L’œuvre comprend cependant des parties vocales très exigeantes, nécessitant une diction
italienne volubile et virtuose. Ce sont précisément les qualités de Michele Pertusi qui assume
le rôle titre avec brio : se jouant de toutes les difficultés techniques avec une redoutable
aisance, il campe un Don Pasquale à la fois ridicule et touchant, en parfaite adéquation avec le
personnage. Lionel Lhote qui lui donne la réplique en Dottor Malatesta n’est pas en reste : la
voix est ample et très bien timbrée, le chanteur trouve là un emploi qui lui sied parfaitement et
qu’il remplit avec verve, humour et une vivacité d’esprit tout à fait dans le ton de la mise en
scène.

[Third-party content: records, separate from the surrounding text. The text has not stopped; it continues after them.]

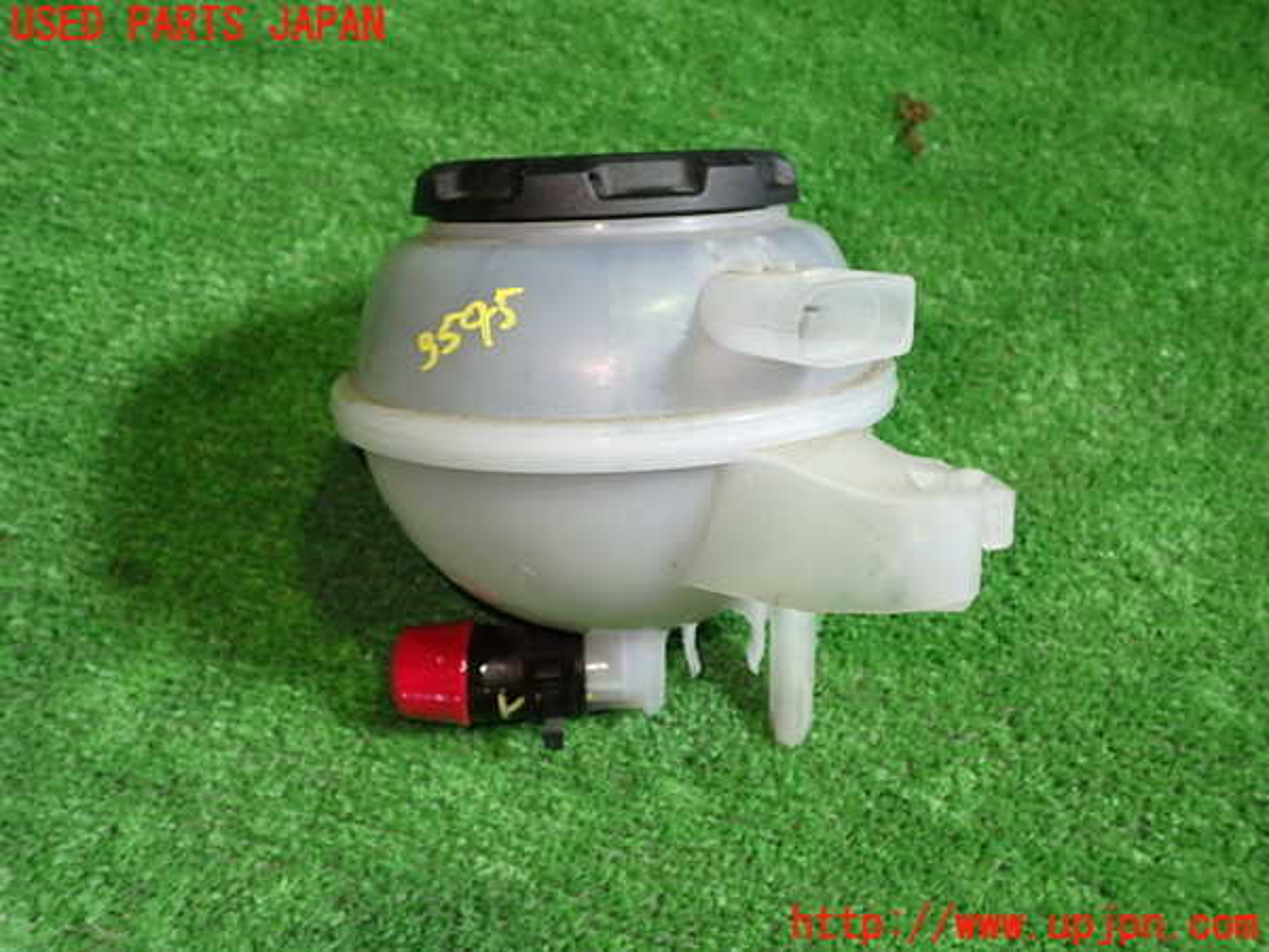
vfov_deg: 46.8
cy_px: 476
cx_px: 634
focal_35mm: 30
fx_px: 1100
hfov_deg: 60.0
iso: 200
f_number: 2.3
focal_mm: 5.4
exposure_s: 1/30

Un peu en retrait, le jeune ténor espagnol Joel Prieto (déjà près de 10 ans de carrière,
néanmoins) joue de son physique de latin lover et incarne un Ernesto plein de charme mais né
fatigué ; la voix manque un peu de caractère et de brillant dans l’aigu. Mais la vraie vedette du
spectacle, celle qui attire vers elle toute l’attention du public, c’est Danielle De Niese (Norina),
seule voix féminine de la pièce, dont l’abattage, la technique vocale irréprochable et le jeu très
imaginatif – sans parler d’un physique de star – ne peuvent que susciter l’admiration. Poussant
le rôle aux limites de la caricature, elle fait preuve d’un véritable talent de comédienne, déploie
une énergie considérable et un humour corrosif, insufflant à son personnage énormément de
caractère et de présence. Tout petit rôle mais parfaitement tenu, Alessandro Abis campe avec
dérision le faux notaire complice de Malatesta. Tout ce petit monde fonctionne en équipe,
comme une véritable troupe, avec une belle unité de ton et de style.